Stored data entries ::
»»
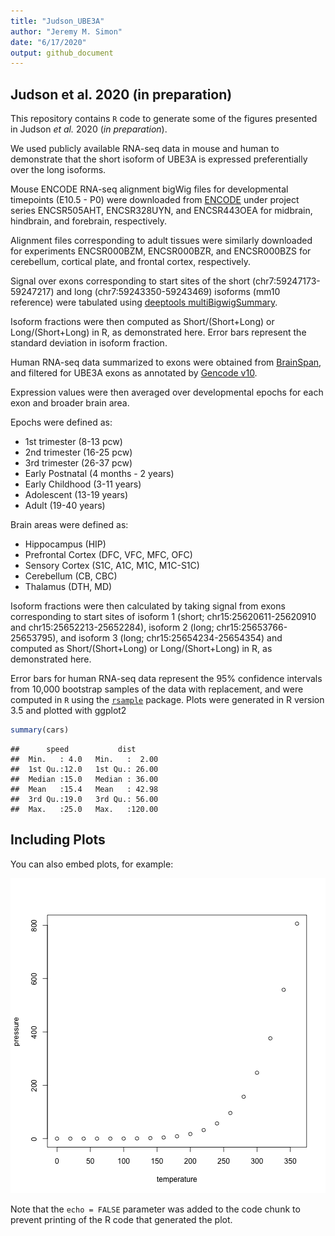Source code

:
 ```yaml
---
title: "Judson_UBE3A"
author: "Jeremy M. Simon"
date: "6/17/2020"
output: github_document
---
```




## Judson et al. 2020 (in preparation)

This repository contains `R` code to generate some of the figures presented in Judson _et al._ 2020 (_in preparation_). 

We used publicly available RNA-seq data in mouse and human to demonstrate that the short isoform of UBE3A is expressed preferentially over the long isoforms. 

Mouse ENCODE RNA-seq alignment bigWig files for developmental timepoints (E10.5 - P0) were downloaded from [ENCODE](https://www.encodeproject.org) under project series ENCSR505AHT, ENCSR328UYN, and ENCSR443OEA for midbrain, hindbrain, and forebrain, respectively. 

Alignment files corresponding to adult tissues were similarly downloaded for experiments ENCSR000BZM, ENCSR000BZR, and ENCSR000BZS for cerebellum, cortical plate, and frontal cortex, respectively. 

Signal over exons corresponding to start sites of the short (chr7:59247173-59247217) and long (chr7:59243350-59243469) isoforms (mm10 reference) were tabulated using [deeptools multiBigwigSummary](https://deeptools.readthedocs.io/en/develop/content/tools/multiBigwigSummary.html). 

Isoform fractions were then computed as Short/(Short+Long) or Long/(Short+Long) in R, as demonstrated here. Error bars represent the standard deviation in isoform fraction.

Human RNA-seq data summarized to exons were obtained from [BrainSpan](http://www.brainspan.org/static/download.html), and filtered for UBE3A exons as annotated by [Gencode v10](https://www.gencodegenes.org/human/release_10.html). 

Expression values were then averaged over developmental epochs for each exon and broader brain area. 

Epochs were defined as: 

* 1st trimester (8-13 pcw)
* 2nd trimester (16-25 pcw)
* 3rd trimester (26-37 pcw)
* Early Postnatal (4 months - 2 years)
* Early Childhood (3-11 years)
* Adolescent (13-19 years)
* Adult (19-40 years)

Brain areas were defined as: 

* Hippocampus (HIP)
* Prefrontal Cortex (DFC, VFC, MFC, OFC)
* Sensory Cortex (S1C, A1C, M1C, M1C-S1C)
* Cerebellum (CB, CBC)
* Thalamus (DTH, MD) 

Isoform fractions were then calculated by taking signal from exons corresponding to start sites of isoform 1 (short; chr15:25620611-25620910 and chr15:25652213-25652284), isoform 2 (long; chr15:25653766-25653795), and isoform 3 (long; chr15:25654234-25654354) and computed as Short/(Short+Long) or Long/(Short+Long) in R, as demonstrated here. 

Error bars for human RNA-seq data represent the 95% confidence intervals from 10,000 bootstrap samples of the data with replacement, and were computed in `R` using the [`rsample`](https://cran.r-project.org/web/packages/rsample/index.html) package. Plots were generated in R version 3.5 and plotted with ggplot2

 


```r
summary(cars)
```

```
##      speed           dist       
##  Min.   : 4.0   Min.   :  2.00  
##  1st Qu.:12.0   1st Qu.: 26.00  
##  Median :15.0   Median : 36.00  
##  Mean   :15.4   Mean   : 42.98  
##  3rd Qu.:19.0   3rd Qu.: 56.00  
##  Max.   :25.0   Max.   :120.00
```

## Including Plots

You can also embed plots, for example:

![plot of chunk pressure](figure/pressure-1.png)

Note that the `echo = FALSE` parameter was added to the code chunk to prevent printing of the R code that generated the plot.

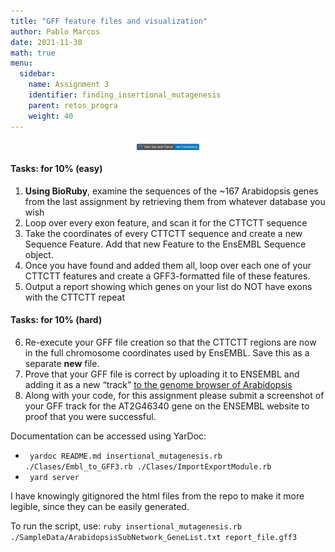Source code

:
 ```yaml
---
title: "GFF feature files and visualization"
author: Pablo Marcos
date: 2021-11-30
math: true
menu:
  sidebar:
    name: Assignment 3
    identifier: finding_insertional_mutagenesis
    parent: retos_progra
    weight: 40
---
```


<div style="text-align: center">
    <a href="https://codeberg.org/FlyingFlamingo/assignment-answers/src/branch/main/Assignment%203" target="_parent"><img src="/posts/Imagenes/codeberg-badge.svg" align="center" width="20%"/></a>
</div>

#### Tasks:  for 10% (easy)

1. **Using BioRuby**, examine the sequences of the ~167 Arabidopsis genes from the last assignment by retrieving them from whatever database you wish
2. Loop over every exon feature, and scan it for the CTTCTT sequence
3. Take the coordinates of every CTTCTT sequence and create a new Sequence Feature. Add that new Feature to the EnsEMBL Sequence object.
4. Once you have found and added them all, loop over each one of your CTTCTT features and create a GFF3-formatted file of these features.
5. Output a report showing which genes on your list do NOT have exons with the CTTCTT repeat

#### Tasks:  for 10% (hard)

6. Re-execute your GFF file creation so that the CTTCTT regions are now in the full chromosome coordinates used by EnsEMBL.  Save this as a separate **new** file.
7. Prove that your GFF file is correct by uploading it to ENSEMBL and adding it as a new “track” [to the genome browser of Arabidopsis](http://plants.ensembl.org/info/website/upload/index.html)
8. Along with your code, for this assignment please submit a screenshot of your GFF track for the AT2G46340 gene on the ENSEMBL website to proof that you were successful.

Documentation can be accessed using YarDoc:

* ``` yardoc README.md insertional_mutagenesis.rb ./Clases/Embl_to_GFF3.rb ./Clases/ImportExportModule.rb```
* ``` yard server```

I have knowingly gitignored the html files from the repo to make it more legible, since they can be easily generated.

To run the script, use: ```ruby insertional_mutagenesis.rb  ./SampleData/ArabidopsisSubNetwork_GeneList.txt report_file.gff3```

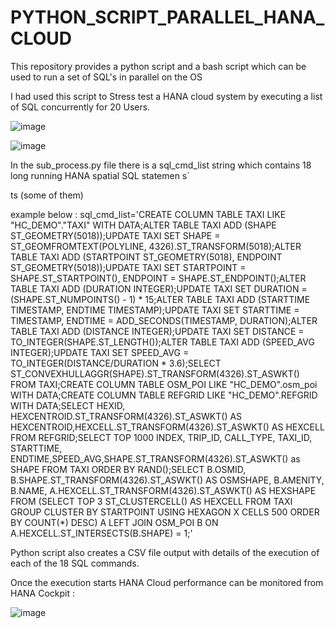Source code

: # PYTHON_SCRIPT_PARALLEL_HANA_CLOUD
This repository provides a python script and a bash script which can be used to run a set of SQL's in parallel on the OS

I had used this script to Stress test a HANA cloud system by executing a list of SQL concurrently for 20 Users. 


![image](https://user-images.githubusercontent.com/41034062/165502289-d91ca3f6-3b2f-4a81-9a1e-15537c6349f8.png)

![image](https://user-images.githubusercontent.com/41034062/165502371-74519b24-e425-43b4-9d4d-b6dfa5175963.png)

In the sub_process.py file there is a sql_cmd_list string which contains 18 long running HANA spatial SQL statemen  s`

ts (some of them)

example below : 
sql_cmd_list='CREATE COLUMN TABLE TAXI LIKE "HC_DEMO"."TAXI" WITH DATA;ALTER TABLE TAXI ADD (SHAPE ST_GEOMETRY(5018));UPDATE TAXI SET SHAPE = ST_GEOMFROMTEXT(POLYLINE, 4326).ST_TRANSFORM(5018);ALTER TABLE TAXI ADD (STARTPOINT ST_GEOMETRY(5018), ENDPOINT ST_GEOMETRY(5018));UPDATE TAXI SET STARTPOINT = SHAPE.ST_STARTPOINT(), ENDPOINT = SHAPE.ST_ENDPOINT();ALTER TABLE TAXI ADD (DURATION INTEGER);UPDATE TAXI SET DURATION = (SHAPE.ST_NUMPOINTS() - 1) * 15;ALTER TABLE TAXI ADD (STARTTIME TIMESTAMP, ENDTIME TIMESTAMP);UPDATE TAXI SET STARTTIME = TIMESTAMP, ENDTIME = ADD_SECONDS(TIMESTAMP, DURATION);ALTER TABLE TAXI ADD (DISTANCE INTEGER);UPDATE TAXI SET DISTANCE = TO_INTEGER(SHAPE.ST_LENGTH());ALTER TABLE TAXI ADD (SPEED_AVG INTEGER);UPDATE TAXI SET SPEED_AVG = TO_INTEGER(DISTANCE/DURATION * 3.6);SELECT ST_CONVEXHULLAGGR(SHAPE).ST_TRANSFORM(4326).ST_ASWKT() FROM TAXI;CREATE COLUMN TABLE OSM_POI LIKE "HC_DEMO".osm_poi WITH DATA;CREATE COLUMN TABLE REFGRID LIKE "HC_DEMO".REFGRID WITH DATA;SELECT HEXID, HEXCENTROID.ST_TRANSFORM(4326).ST_ASWKT() AS HEXCENTROID,HEXCELL.ST_TRANSFORM(4326).ST_ASWKT() AS HEXCELL FROM REFGRID;SELECT TOP 1000 INDEX, TRIP_ID, CALL_TYPE, TAXI_ID, STARTTIME, ENDTIME,SPEED_AVG,SHAPE.ST_TRANSFORM(4326).ST_ASWKT() as SHAPE FROM TAXI ORDER BY RAND();SELECT B.OSMID, B.SHAPE.ST_TRANSFORM(4326).ST_ASWKT() AS OSMSHAPE, B.AMENITY, B.NAME, A.HEXCELL.ST_TRANSFORM(4326).ST_ASWKT() AS HEXSHAPE FROM (SELECT TOP 3 ST_CLUSTERCELL() AS HEXCELL FROM TAXI GROUP CLUSTER BY STARTPOINT USING HEXAGON X CELLS 500 ORDER BY COUNT(*) DESC) A LEFT JOIN OSM_POI B ON A.HEXCELL.ST_INTERSECTS(B.SHAPE) = 1;'

Python script also creates a CSV file output with details of the execution of each of the 18 SQL commands. 

Once the execution starts HANA Cloud performance can be monitored from HANA Cockpit : 

![image](https://user-images.githubusercontent.com/41034062/165503439-9406168f-d73a-44ce-bd18-7ef68b1f83da.png)

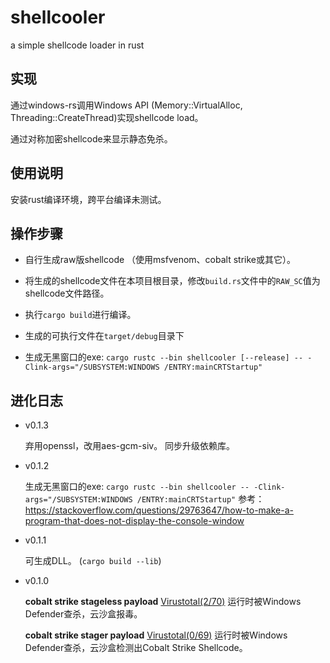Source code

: # shellcooler
a simple shellcode loader in rust

## 实现
通过windows-rs调用Windows API (Memory::VirtualAlloc, Threading::CreateThread)实现shellcode load。

通过对称加密shellcode来显示静态免杀。


## 使用说明

安装rust编译环境，跨平台编译未测试。


## 操作步骤
- 自行生成raw版shellcode （使用msfvenom、cobalt strike或其它）。

- 将生成的shellcode文件在本项目根目录，修改`build.rs`文件中的`RAW_SC`值为shellcode文件路径。

- 执行`cargo build`进行编译。

- 生成的可执行文件在`target/debug`目录下

- 生成无黑窗口的exe: `cargo rustc --bin shellcooler [--release] -- -Clink-args="/SUBSYSTEM:WINDOWS /ENTRY:mainCRTStartup"`

## 进化日志

- v0.1.3
    
    弃用openssl，改用aes-gcm-siv。 同步升级依赖库。

- v0.1.2

    生成无黑窗口的exe: `cargo rustc --bin shellcooler -- -Clink-args="/SUBSYSTEM:WINDOWS /ENTRY:mainCRTStartup"`
    参考：https://stackoverflow.com/questions/29763647/how-to-make-a-program-that-does-not-display-the-console-window


- v0.1.1

    可生成DLL。  (`cargo build --lib`)

- v0.1.0

    **cobalt strike stageless payload** [Virustotal\(2/70\)](https://www.virustotal.com/gui/file/5ce681c04295e2a65be7504c4b2e7907317d621741761b1f816dccfa0ab9cd67)
    运行时被Windows Defender查杀，云沙盒报毒。

    **cobalt strike stager payload** [Virustotal\(0/69\)](https://www.virustotal.com/gui/file/8d06c44b332f87fb0156e1a2f58a4fa88a02472c714eedb9461fa812a4d8eee8)
    运行时被Windows Defender查杀，云沙盒检测出Cobalt Strike Shellcode。
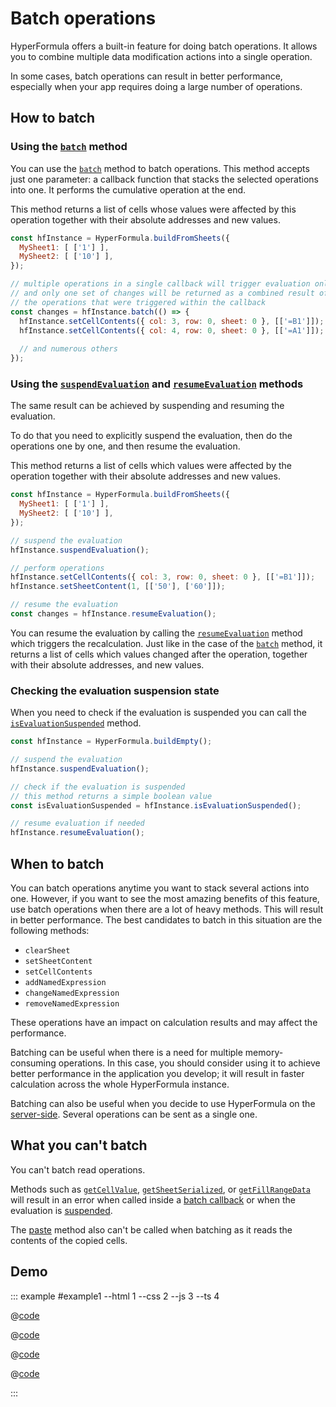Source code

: # Batch operations

HyperFormula offers a built-in feature for doing batch operations.
It allows you to combine multiple data modification actions into a single operation.

In some cases, batch operations can result in better performance,
especially when your app requires doing a large number of operations.

## How to batch

### Using the [`batch`](../api/classes/hyperformula.md#batch) method

You can use the [`batch`](../api/classes/hyperformula.md#batch) method to batch operations. This method accepts
just one parameter: a callback function that stacks the selected
operations into one. It performs the cumulative operation at the end.

This method returns a list of cells whose values were affected by this
operation together with their absolute addresses and new values.

```javascript
const hfInstance = HyperFormula.buildFromSheets({
  MySheet1: [ ['1'] ],
  MySheet2: [ ['10'] ],
});

// multiple operations in a single callback will trigger evaluation only once
// and only one set of changes will be returned as a combined result of all
// the operations that were triggered within the callback
const changes = hfInstance.batch(() => {
  hfInstance.setCellContents({ col: 3, row: 0, sheet: 0 }, [['=B1']]);
  hfInstance.setCellContents({ col: 4, row: 0, sheet: 0 }, [['=A1']]);
  
  // and numerous others
});
```

### Using the [`suspendEvaluation`](../api/classes/hyperformula.md#suspendevaluation) and [`resumeEvaluation`](../api/classes/hyperformula.md#resumeevaluation) methods

The same result can be achieved by suspending and resuming the
evaluation.

To do that you need to explicitly suspend the evaluation, then do the
operations one by one, and then resume the evaluation.

This method returns a list of cells which values were affected by the
operation together with their absolute addresses and new values.

```javascript
const hfInstance = HyperFormula.buildFromSheets({
  MySheet1: [ ['1'] ],
  MySheet2: [ ['10'] ],
});

// suspend the evaluation
hfInstance.suspendEvaluation();

// perform operations
hfInstance.setCellContents({ col: 3, row: 0, sheet: 0 }, [['=B1']]);
hfInstance.setSheetContent(1, [['50'], ['60']]);

// resume the evaluation
const changes = hfInstance.resumeEvaluation();
```

You can resume the evaluation by calling the [`resumeEvaluation`](../api/classes/hyperformula.md#resumeevaluation) method
which triggers the recalculation. Just like in the case of the [`batch`](../api/classes/hyperformula.md#batch)
method, it returns a list of cells which values changed after the
operation, together with their absolute addresses, and new values.

### Checking the evaluation suspension state

When you need to check if the evaluation is suspended you can
call the [`isEvaluationSuspended`](../api/classes/hyperformula.md#isevaluationsuspended) method.

```javascript
const hfInstance = HyperFormula.buildEmpty();

// suspend the evaluation
hfInstance.suspendEvaluation();

// check if the evaluation is suspended
// this method returns a simple boolean value
const isEvaluationSuspended = hfInstance.isEvaluationSuspended();

// resume evaluation if needed
hfInstance.resumeEvaluation();
```

## When to batch

You can batch operations anytime you want to stack several actions into
one. However, if you want to see the most amazing benefits of this
feature, use batch operations when there are a lot of heavy methods.
This will result in better performance. The best candidates to
batch in this situation are the following methods:

* `clearSheet`
* `setSheetContent`
* `setCellContents`
* `addNamedExpression`
* `changeNamedExpression`
* `removeNamedExpression`

These operations have an impact on calculation results and may affect
the performance.

Batching can be useful when there is a need for multiple memory-consuming
operations. In this case, you should consider using it to achieve
better performance in the application you develop; it will result
in faster calculation across the whole HyperFormula instance.

Batching can also be useful when you decide to use HyperFormula
on the [server-side](server-side-installation). Several operations
can be sent as a single one.

## What you can't batch

You can't batch read operations.

Methods such as [`getCellValue`](../api/classes/hyperformula.md#getcellvalue), [`getSheetSerialized`](../api/classes/hyperformula.md#getsheetserialized), or [`getFillRangeData`](../api/classes/hyperformula.md#getfillrangedata) will result in an error when called inside a [batch callback](#using-the-batch-method) or when the evaluation is [suspended](#using-the-suspendevaluation-and-resumeevaluation-methods).

The [paste](../api/classes/hyperformula.md#paste) method also can't be called when batching as it reads the contents of the copied cells.

## Demo
::: example #example1 --html 1 --css 2 --js 3 --ts 4

@[code](@/docs/examples/batch-operations/example1.html)

@[code](@/docs/examples/batch-operations/example1.css)

@[code](@/docs/examples/batch-operations/example1.js)

@[code](@/docs/examples/batch-operations/example1.ts)

:::
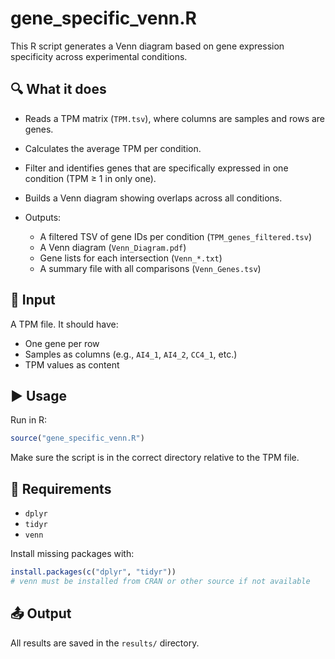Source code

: # gene_specific_venn.R

This R script generates a Venn diagram based on gene expression specificity across experimental conditions.

## 🔍 What it does

* Reads a TPM matrix (`TPM.tsv`), where columns are samples and rows are genes.
* Calculates the average TPM per condition.
* Filter and identifies genes that are specifically expressed in one condition (TPM ≥ 1 in only one).
* Builds a Venn diagram showing overlaps across all conditions.
* Outputs:

  * A filtered TSV of gene IDs per condition (`TPM_genes_filtered.tsv`)
  * A Venn diagram (`Venn_Diagram.pdf`)
  * Gene lists for each intersection (`Venn_*.txt`)
  * A summary file with all comparisons (`Venn_Genes.tsv`)

## 📂 Input

A TPM file. It should have:

* One gene per row
* Samples as columns (e.g., `AI4_1`, `AI4_2`, `CC4_1`, etc.)
* TPM values as content

## ▶️ Usage

Run in R:

```r
source("gene_specific_venn.R")
```

Make sure the script is in the correct directory relative to the TPM file.

## 🧪 Requirements

* `dplyr`
* `tidyr`
* `venn`

Install missing packages with:

```r
install.packages(c("dplyr", "tidyr"))
# venn must be installed from CRAN or other source if not available
```

## 📤 Output

All results are saved in the `results/` directory.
««
WHAT IS EXPECTED :: Report each line in the entries where the string "fractions" occurs.

RESULT OF THE EXERCISE ::
Isoform fractions were then computed as Short/(Short+Long) or Long/(Short+Long) in R, as demonstrated here. Error bars represent the standard deviation in isoform fraction.
Isoform fractions were then calculated by taking signal from exons corresponding to start sites of isoform 1 (short; chr15:25620611-25620910 and chr15:25652213-25652284), isoform 2 (long; chr15:25653766-25653795), and isoform 3 (long; chr15:25654234-25654354) and computed as Short/(Short+Long) or Long/(Short+Long) in R, as demonstrated here. 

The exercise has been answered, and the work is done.